TrueMask, a purpose-built supercomputer, developed to enable stitchless, full-chip ILT in single day
D2S claims TrueMask could enable semiconductor fabs to create more advanced chips without having to upgrade equipment
Semiconductor company Design-2-Silicon (D2S) has claimed that a breakthrough in inverse lithography technology (ILT) could speed-up the process of chip-making, and enable semiconductor fabs to produce more advanced chips without having to upgrade their equipment.
The San Jose, California-based company has developed a custom-built system that can compute an entire stitchless, full-chip ILT solution for advanced node design in a day. They claims that it could reduce the amount of time required to perform a critical step in chip making from several weeks to just a single day.
The new system could also enable semiconductor fabs to design and create more advanced chips without having to purchase new equipment.
The new system, dubbed TrueMask, is a GPU-accelerated hardware and software system, in which each component has been optimised for inverse lithography technology (ILT).
ILT is a highly complex computational technique used to determine the optimal mask patterns in order to print a desired pattern on wafers. Researchers say that this technique is useful in producing good results in terms of resilience to manufacturing variation.
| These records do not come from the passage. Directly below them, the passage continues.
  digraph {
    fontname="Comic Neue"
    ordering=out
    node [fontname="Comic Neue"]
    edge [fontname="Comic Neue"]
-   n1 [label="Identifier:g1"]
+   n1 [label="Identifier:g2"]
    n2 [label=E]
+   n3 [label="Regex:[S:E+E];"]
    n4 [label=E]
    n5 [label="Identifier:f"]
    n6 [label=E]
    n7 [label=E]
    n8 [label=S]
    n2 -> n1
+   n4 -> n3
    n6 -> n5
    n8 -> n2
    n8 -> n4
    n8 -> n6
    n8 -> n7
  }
However, some issues with ILT have restricted its wider use in the industry for the past decade.
Specifically, long run-times due to a large number of computations (needed to perform full-chip ILT) had been a major hindrance, unresolved until now.
With TrueMask, the researchers expect this hurdle to be finally solved forever.
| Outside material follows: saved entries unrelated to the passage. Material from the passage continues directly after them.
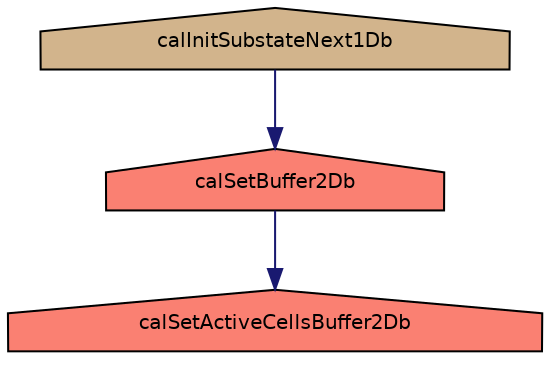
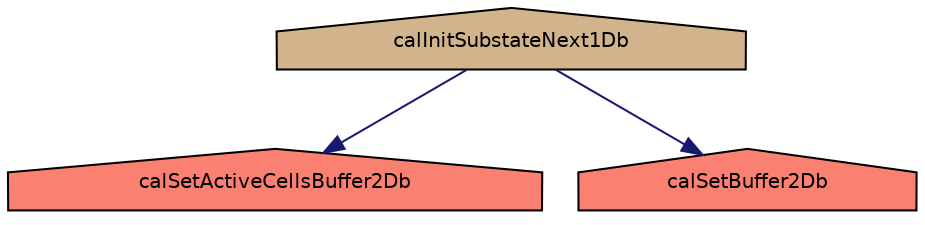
  digraph {
    rankdir=TB
    node [color=black fillcolor=salmon fontname=Helvetica fontsize=10 shape=house style=filled]
    edge [color=midnightblue fontname=Helvetica fontsize=10 labelfontname=Helvetica labelfontsize=10 style=solid]
    n1 [fillcolor=tan fontcolor=black height=0.2 label=calInitSubstateNext1Db width=0.4]
    n2 [height=0.2 label=calSetActiveCellsBuffer2Db width=0.4]
    n3 [height=0.2 label=calSetBuffer2Db width=0.4]
-   n3 -> n2
+   n1 -> n2
    n1 -> n3
  }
"Wafer fabs need to deliver wafers in the shortest time possible, which requires ILT process time to be shrunk to a single day in order to be practical," said Leo Pang, executive vice president at D2S.
TrueMask is the "the first commercial ILT solution" that promises to deliver full-chip ILT within that time constraint.
The software developed for TrueMask combines many GPUs and CPUs in such a way that they act like a virtual, gigantic GPU, which can handle the entire chip at a time.
To test the performance of the system, researchers created photomasks for the process layers that required the most rigorous tolerances.
The patterns produced by TrueMask on wafer exhibited a greater than 100 per cent improved tolerance to variations in dosage and focus than that of current optical proximity correction technology, used in the industry today.
These results should mean that chipmakers won't need to buy new photolithography machines to move to a more advanced manufacturing node. In addition, the new system could also help reduce the process cost by eliminating the need for one or more photomasks.
The detailed findings of the research were discussed last week at the SPIE Photomask Technology and EUV Lithography Conference.